=== Section Start ===

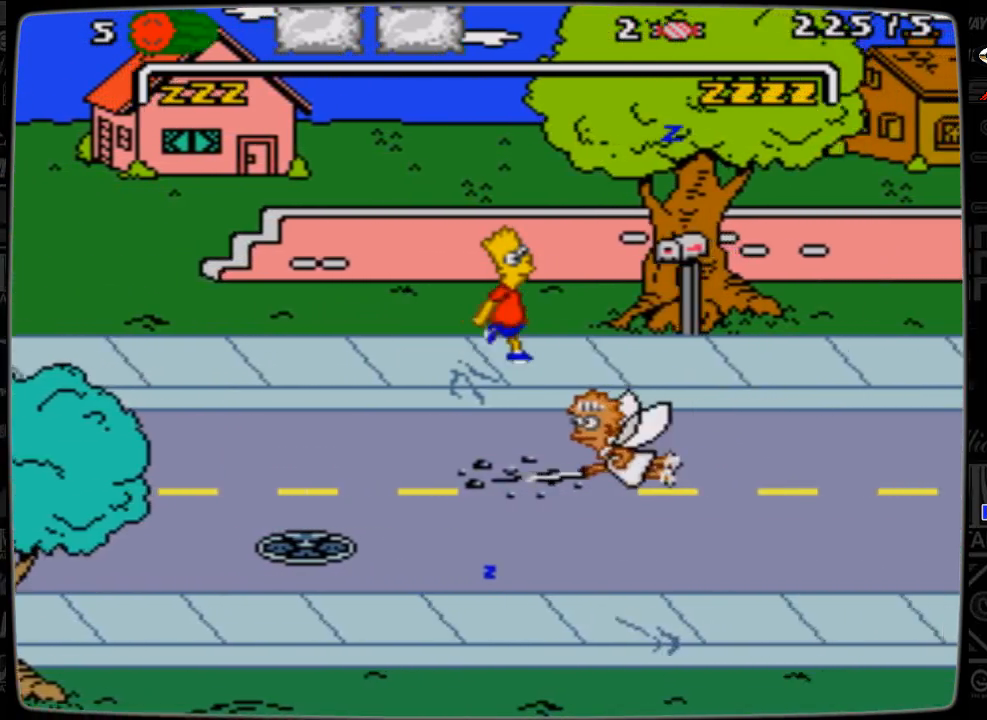
{"buttons": ["A", "DPAD_RIGHT"], "events": [[233, "A", "down"]]}
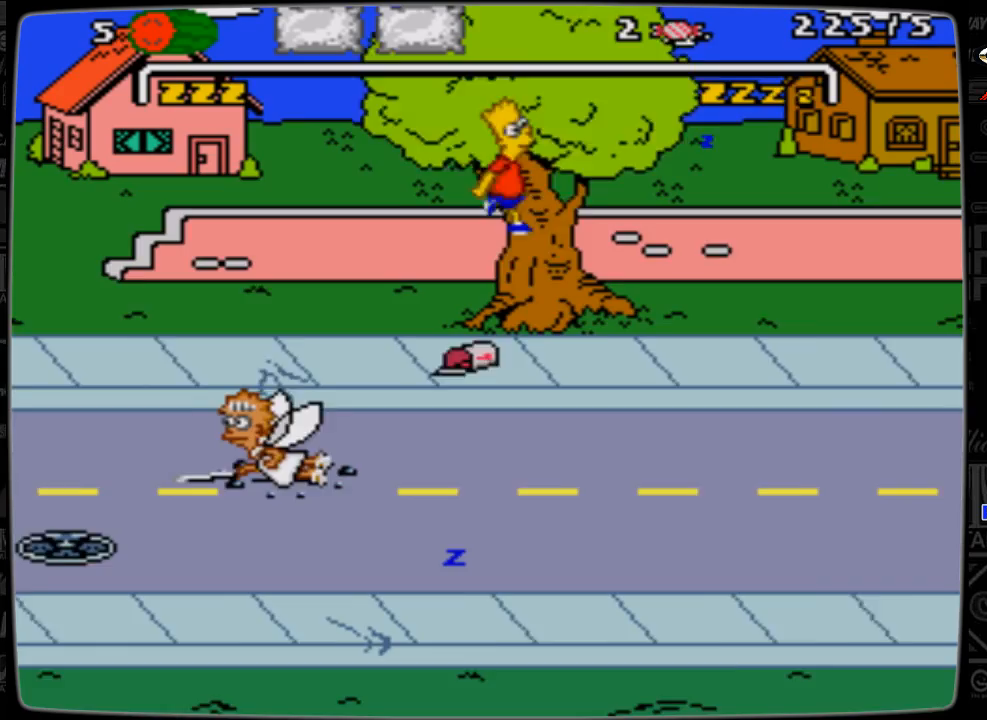
{"buttons": [], "events": [[133, "A", "up"], [200, "DPAD_RIGHT", "up"]]}
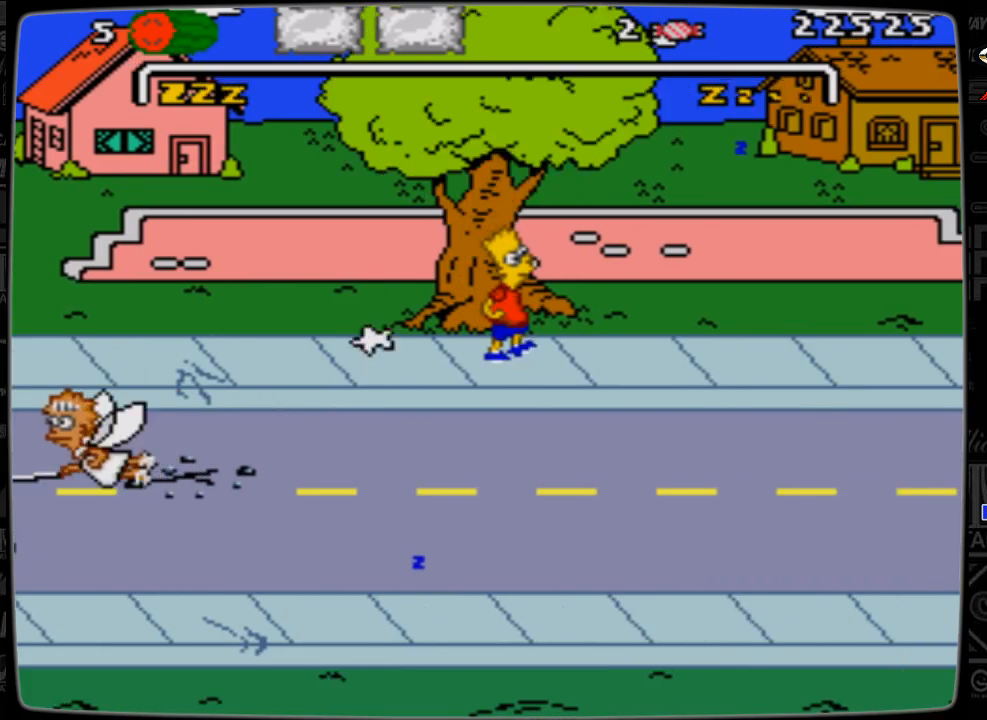
{"buttons": ["DPAD_RIGHT"], "events": [[100, "DPAD_RIGHT", "down"]]}
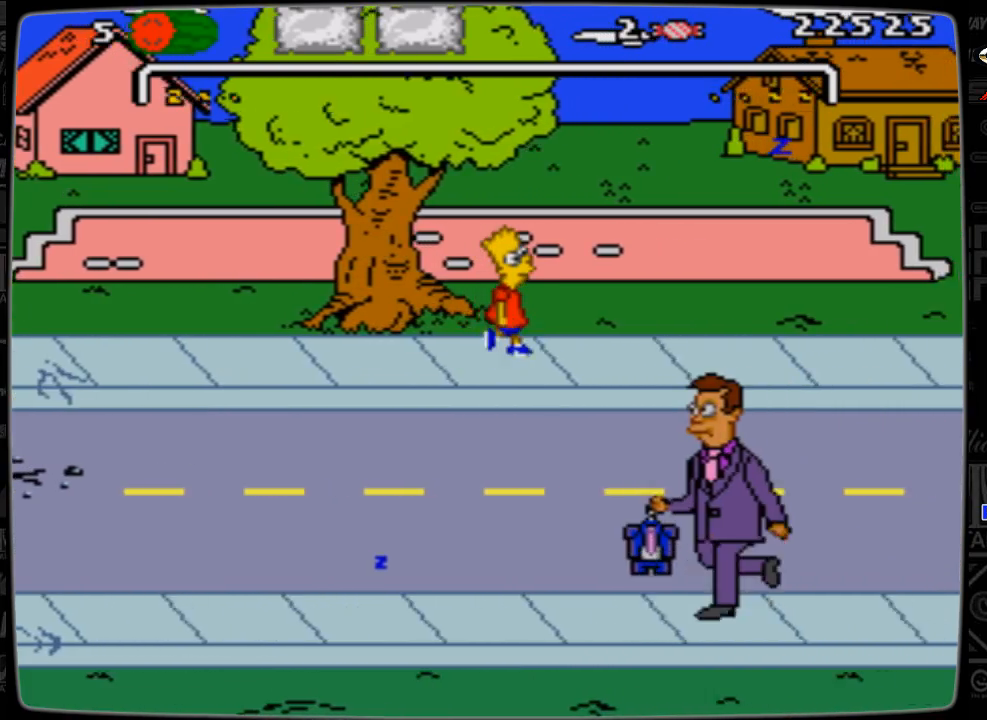
{"buttons": ["DPAD_RIGHT"], "events": []}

=== Section End ===

__YOUR OBJECTIVE__:
The word "down" appears in some lines of the data. Copy every one of those lines.

__WORKED SOLUTION__:
{"buttons": ["A", "DPAD_RIGHT"], "events": [[233, "A", "down"]]}
{"buttons": ["DPAD_RIGHT"], "events": [[100, "DPAD_RIGHT", "down"]]}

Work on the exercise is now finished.